Zima to raj dla producentów wódki
Producenci wódki liczą na wzrost sprzedaży w okresie zimowym nawet o kilkadziesiąt procent. Szykują także specjalne edycje oraz liczą, że wzrost akcyzy od początku nowego roku nie wpłynie znacząco na spadek sprzedaży. Z uwagi na uroczyste okazje w okresie świąteczno-noworocznym Polacy chętniej sięgają po wódki z segmentu premium.
– Nasze żniwa to są właśnie grudzień, styczeń i luty. Czekamy jak żeńcy w "Chłopach" z gotowymi sierpami i kosami, żeby w tym okresie zebrać jak najwięcej plonów.

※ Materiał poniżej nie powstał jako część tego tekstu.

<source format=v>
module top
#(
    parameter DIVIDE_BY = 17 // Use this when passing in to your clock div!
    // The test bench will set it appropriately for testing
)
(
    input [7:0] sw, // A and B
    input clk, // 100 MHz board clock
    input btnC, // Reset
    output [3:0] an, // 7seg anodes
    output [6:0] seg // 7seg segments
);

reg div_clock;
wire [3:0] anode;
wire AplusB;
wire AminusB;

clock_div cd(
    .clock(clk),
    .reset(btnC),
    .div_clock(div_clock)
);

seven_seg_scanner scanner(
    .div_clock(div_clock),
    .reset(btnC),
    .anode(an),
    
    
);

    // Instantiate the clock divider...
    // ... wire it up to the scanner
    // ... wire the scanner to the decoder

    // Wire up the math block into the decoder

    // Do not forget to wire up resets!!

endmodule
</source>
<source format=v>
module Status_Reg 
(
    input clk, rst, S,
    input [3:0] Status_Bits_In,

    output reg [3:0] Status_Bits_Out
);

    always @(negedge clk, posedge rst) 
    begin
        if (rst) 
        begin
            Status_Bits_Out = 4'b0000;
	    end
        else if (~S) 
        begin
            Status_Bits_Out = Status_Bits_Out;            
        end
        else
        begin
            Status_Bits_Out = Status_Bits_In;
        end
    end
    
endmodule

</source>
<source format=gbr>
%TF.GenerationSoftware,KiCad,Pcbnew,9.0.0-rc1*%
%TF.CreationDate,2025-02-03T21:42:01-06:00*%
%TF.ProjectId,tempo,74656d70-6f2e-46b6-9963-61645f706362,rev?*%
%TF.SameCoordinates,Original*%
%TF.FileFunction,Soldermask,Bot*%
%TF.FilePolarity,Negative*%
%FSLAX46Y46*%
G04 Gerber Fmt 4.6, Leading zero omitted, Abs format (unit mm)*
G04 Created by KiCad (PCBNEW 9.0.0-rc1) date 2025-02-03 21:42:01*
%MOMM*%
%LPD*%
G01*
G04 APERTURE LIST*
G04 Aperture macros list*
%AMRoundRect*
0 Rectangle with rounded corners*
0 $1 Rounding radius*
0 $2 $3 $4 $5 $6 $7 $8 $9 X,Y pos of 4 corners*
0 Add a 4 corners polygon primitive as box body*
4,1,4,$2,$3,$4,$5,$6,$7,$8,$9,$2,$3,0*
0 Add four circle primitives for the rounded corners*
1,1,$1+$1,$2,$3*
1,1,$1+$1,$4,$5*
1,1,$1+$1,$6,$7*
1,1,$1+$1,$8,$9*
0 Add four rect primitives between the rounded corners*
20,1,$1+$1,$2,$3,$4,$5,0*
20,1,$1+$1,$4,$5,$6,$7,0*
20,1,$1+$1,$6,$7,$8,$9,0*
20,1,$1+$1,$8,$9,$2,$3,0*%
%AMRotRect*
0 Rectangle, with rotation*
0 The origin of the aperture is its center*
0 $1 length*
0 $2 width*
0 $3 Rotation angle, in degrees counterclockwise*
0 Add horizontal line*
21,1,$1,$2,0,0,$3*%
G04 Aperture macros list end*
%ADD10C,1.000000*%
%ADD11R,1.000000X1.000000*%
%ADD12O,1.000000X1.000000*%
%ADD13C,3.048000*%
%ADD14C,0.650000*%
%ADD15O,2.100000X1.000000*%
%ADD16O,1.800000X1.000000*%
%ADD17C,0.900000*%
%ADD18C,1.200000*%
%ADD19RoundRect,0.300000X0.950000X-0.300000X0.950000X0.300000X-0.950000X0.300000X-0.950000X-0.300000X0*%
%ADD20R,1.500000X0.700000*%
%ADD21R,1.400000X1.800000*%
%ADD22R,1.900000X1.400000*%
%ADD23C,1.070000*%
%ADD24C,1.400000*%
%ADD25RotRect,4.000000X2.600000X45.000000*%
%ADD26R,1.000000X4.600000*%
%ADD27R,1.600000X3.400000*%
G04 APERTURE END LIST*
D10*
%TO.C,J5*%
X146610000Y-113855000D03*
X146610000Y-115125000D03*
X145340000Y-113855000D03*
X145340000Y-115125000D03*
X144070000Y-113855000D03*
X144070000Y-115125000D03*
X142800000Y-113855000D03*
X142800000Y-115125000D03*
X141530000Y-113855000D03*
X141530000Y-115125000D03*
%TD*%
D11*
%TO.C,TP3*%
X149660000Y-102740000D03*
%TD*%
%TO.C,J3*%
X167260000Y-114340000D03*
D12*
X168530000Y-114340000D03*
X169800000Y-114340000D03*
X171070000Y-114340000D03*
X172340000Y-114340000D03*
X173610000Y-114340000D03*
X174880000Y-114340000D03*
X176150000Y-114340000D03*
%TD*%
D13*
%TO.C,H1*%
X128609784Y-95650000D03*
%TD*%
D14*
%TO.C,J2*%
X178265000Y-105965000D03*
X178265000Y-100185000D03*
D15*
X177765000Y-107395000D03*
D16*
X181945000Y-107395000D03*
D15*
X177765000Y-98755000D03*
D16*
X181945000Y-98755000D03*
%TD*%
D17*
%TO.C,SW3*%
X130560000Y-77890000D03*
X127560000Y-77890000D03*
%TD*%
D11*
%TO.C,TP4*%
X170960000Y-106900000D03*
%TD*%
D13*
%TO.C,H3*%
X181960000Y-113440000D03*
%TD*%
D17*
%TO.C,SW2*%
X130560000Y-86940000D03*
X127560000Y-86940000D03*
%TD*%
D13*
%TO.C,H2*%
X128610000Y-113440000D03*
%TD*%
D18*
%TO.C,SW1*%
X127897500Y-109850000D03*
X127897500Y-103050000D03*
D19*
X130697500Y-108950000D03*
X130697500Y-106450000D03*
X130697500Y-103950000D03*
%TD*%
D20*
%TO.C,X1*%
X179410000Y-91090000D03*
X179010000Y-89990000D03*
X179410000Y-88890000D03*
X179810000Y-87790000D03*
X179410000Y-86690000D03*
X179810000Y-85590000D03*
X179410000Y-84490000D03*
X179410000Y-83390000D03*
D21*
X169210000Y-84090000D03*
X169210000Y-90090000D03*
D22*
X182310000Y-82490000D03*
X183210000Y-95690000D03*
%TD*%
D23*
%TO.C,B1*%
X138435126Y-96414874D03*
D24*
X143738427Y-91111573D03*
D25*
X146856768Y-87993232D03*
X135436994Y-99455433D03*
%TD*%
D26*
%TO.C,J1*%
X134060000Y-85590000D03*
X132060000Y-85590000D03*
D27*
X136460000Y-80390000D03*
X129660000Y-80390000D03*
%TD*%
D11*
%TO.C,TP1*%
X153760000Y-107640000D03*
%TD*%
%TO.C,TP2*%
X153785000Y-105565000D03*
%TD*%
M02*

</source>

Okres świąteczny to jest kluczowy okres w całym roku sprzedaży – dobre kilkadziesiąt procent wzrostu – mówi Andrzej Szumowski, wiceprezes Wyborowa SA i prezes Stowarzyszenia Polska Wódka. – Mamy nadzieję, że ten rok będzie podobny do poprzednich, aczkolwiek chmura w postaci zapowiedzianego wzrostu akcyzy trochę nam słońce przysłania.

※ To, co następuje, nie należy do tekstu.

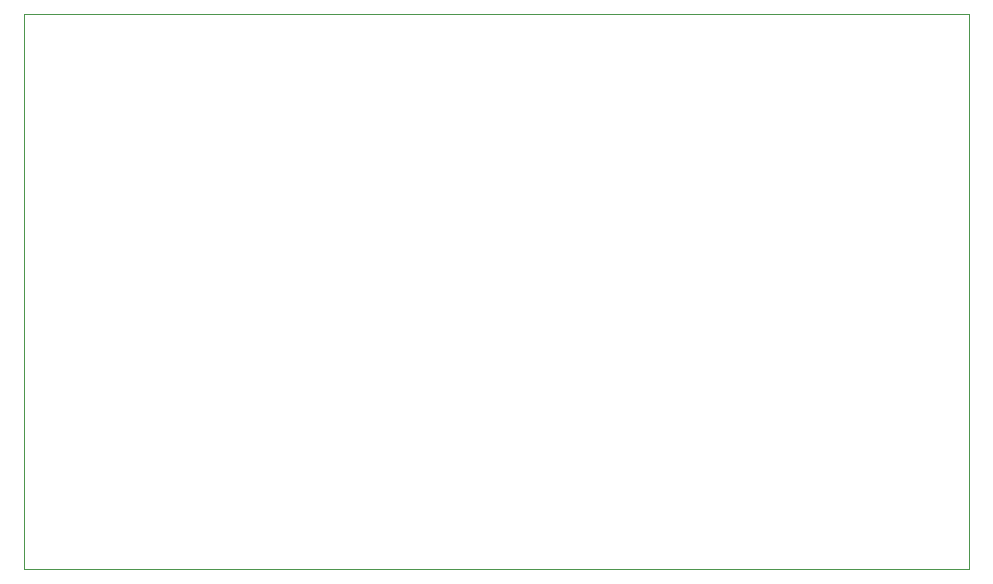
<source format=gbr>
%TF.GenerationSoftware,KiCad,Pcbnew,9.0.0*%
%TF.CreationDate,2025-07-09T11:28:47+10:00*%
%TF.ProjectId,ngmarquee.kicad_pcb_to220_1.1_m3,6e676d61-7271-4756-9565-2e6b69636164,rev?*%
%TF.SameCoordinates,Original*%
%TF.FileFunction,Profile,NP*%
%FSLAX46Y46*%
G04 Gerber Fmt 4.6, Leading zero omitted, Abs format (unit mm)*
G04 Created by KiCad (PCBNEW 9.0.0) date 2025-07-09 11:28:47*
%MOMM*%
%LPD*%
G01*
G04 APERTURE LIST*
%TA.AperFunction,Profile*%
%ADD10C,0.100000*%
%TD*%
G04 APERTURE END LIST*
D10*
X87630000Y-57150000D02*
X167640000Y-57150000D01*
X167640000Y-104140000D01*
X87630000Y-104140000D01*
X87630000Y-57150000D01*
M02*

</source>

Zgodnie z raportem TNS Polska, w 2012 r. wódka i inne mocne alkohole stanowiły 7 proc. rocznego ilościowego spożycia alkoholu przez Polaków. Na każdego przypadało średnio 8 litrów tych alkoholi. Największy udział w tej kategorii ma wódka. Według danych Światowej Organizacji Zdrowia w 2012 r. Polacy pili średnio 7 litrów tego alkoholu na osobę. Więcej konsumowali jedynie Rosjanie, Białorusini i Ukraińcy.
W przeciwieństwie do piwa, alkoholu najczęściej spożywanego latem, najwięcej mocnych alkoholi sprzedaje się w okresie od grudnia do lutego. Szumowski dodaje, że zima to nie tylko większa ilościowo sprzedaż alkoholi. Polacy chętniej kupują w tym okresie również droższe wódki z segmentu średniego lub premium.
– Okres świąteczno-noworoczny to jest czas wydarzeń rodzinnych, zasiadamy przy wigilijnym, karnawałowym czy noworocznym stole, ale to też jest okres wydarzeń wielkiej wagi typu wesela, Polacy sięgają przede wszystkim po polskie trunki, polskie wódki i to klasy premium i wyżej – podkreśla Szumowski.
Dodaje, że ukształtowane na początku lat 90. trendy rynkowe w spożyciu alkoholi pozostają w miarę niezmienne. Wódka wciąż jest dominującym mocnym alkoholem. Producenci napojów alkoholowych różnych kategorii – piwa, wina czy alkoholi mocnych walczą o lojalność klientów nie tylko pod względem przywiązania do danego typu alkoholu, ale i do marki.
Wyborowa szykuje się już do sezonu zimowego i wprowadzenia nowych produktów. Szumowski nie chce jeszcze zdradzać, jakie nowości szykuje spółka, ale nie wykluczone, że będą to nowe wódki smakowe.
– Na pewno elementami typowo świątecznymi, typowo noworocznymi, karnawałowymi dotrzemy do naszych wiernych, lojalnych konsumentów – obiecuje Szumowski. – Polska była i jest krajem wódki, takie jest nasze narodowe DNA, taka jest nasza tradycja i historia, taki jest element naszej kultury.